Anjum Chopra co-authored the coffee table book titled Women's Cricket World - A Journey from 1745- 2013. The book showcases the world history of the sport to its present-day under the International Cricket Council.

She has also acted in a docudrama, "Poor Cousins of Million Dollar Babies". The film received national acclaim at the Arnold Sports Film Festival in Ohio in 2011. It talks about that despite the disparities between men's and women's cricket, the girls are very happy playing the sport and enjoy the camaraderie.

To promote the game, Anjum has also participated in a reality show, Fear Factor 'Khatron ke Khiladi' season 4, aired on the Colors channel. She has also walked the ramp with leading names of the fashion industry promoting the women's game.

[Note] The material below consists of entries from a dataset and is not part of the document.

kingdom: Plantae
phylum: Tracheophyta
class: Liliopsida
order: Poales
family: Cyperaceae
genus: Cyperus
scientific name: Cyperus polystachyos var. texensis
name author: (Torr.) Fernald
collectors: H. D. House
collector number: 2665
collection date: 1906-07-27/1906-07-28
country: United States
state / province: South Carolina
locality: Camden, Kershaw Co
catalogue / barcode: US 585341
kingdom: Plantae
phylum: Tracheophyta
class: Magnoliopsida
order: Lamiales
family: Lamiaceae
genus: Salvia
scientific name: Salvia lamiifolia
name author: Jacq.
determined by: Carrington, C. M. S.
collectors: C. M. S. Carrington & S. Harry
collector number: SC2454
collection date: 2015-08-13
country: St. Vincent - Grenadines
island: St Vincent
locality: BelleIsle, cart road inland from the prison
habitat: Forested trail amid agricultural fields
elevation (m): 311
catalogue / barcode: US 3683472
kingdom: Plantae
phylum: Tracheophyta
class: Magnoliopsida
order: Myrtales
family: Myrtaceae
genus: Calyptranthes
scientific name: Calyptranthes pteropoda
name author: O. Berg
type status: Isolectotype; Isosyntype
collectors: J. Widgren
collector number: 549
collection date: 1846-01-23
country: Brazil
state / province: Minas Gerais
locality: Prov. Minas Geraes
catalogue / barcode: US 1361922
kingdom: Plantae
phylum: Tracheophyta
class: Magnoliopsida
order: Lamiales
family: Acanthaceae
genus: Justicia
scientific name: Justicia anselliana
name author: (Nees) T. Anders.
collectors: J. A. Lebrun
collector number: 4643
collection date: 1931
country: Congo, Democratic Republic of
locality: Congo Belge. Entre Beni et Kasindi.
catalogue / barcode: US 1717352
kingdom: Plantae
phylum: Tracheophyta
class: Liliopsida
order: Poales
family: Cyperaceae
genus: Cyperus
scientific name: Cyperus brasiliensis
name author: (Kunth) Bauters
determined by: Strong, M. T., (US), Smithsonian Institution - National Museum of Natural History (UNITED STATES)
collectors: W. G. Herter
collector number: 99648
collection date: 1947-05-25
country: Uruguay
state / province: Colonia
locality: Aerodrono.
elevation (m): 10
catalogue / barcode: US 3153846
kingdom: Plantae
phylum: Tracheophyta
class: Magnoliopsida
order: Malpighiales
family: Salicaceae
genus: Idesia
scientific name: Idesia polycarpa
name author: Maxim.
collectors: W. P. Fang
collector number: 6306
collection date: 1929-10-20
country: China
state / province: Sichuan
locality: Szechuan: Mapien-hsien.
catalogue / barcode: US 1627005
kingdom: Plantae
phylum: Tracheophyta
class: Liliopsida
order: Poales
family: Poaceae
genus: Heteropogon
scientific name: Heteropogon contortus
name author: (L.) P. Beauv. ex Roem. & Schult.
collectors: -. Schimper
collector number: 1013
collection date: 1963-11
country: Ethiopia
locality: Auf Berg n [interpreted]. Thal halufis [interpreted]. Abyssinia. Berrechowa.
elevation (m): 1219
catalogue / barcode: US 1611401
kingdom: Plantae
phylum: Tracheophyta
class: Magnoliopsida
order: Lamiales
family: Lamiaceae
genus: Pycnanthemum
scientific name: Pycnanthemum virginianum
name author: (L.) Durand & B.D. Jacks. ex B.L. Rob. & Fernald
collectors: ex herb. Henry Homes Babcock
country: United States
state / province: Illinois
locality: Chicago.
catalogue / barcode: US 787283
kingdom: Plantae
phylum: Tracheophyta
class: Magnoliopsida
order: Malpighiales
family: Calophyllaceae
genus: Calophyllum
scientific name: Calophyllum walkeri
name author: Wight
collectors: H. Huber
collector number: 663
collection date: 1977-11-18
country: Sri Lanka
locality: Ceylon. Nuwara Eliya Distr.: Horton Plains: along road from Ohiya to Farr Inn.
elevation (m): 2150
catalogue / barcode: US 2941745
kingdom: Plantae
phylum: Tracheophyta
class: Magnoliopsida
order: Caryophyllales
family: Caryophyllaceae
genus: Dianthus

Anjum is a commentator/subject expert with Doordarshan and other leading news and sports channels. A sportscaster she represents women's cricket on television analysing the game from a player's perspective. She has also forayed into other sports, acting as a commentator for the World Kabaddi League in 2014 on Sony Six.

Anjum Chopra is the first woman cricketer from India to be awarded an honorary life membership of the Marylebone Cricket Club (MCC).

== Television ==
Anjum was a participant on the reality show Fear Factor - Khatron Ke Khiladi Season 4.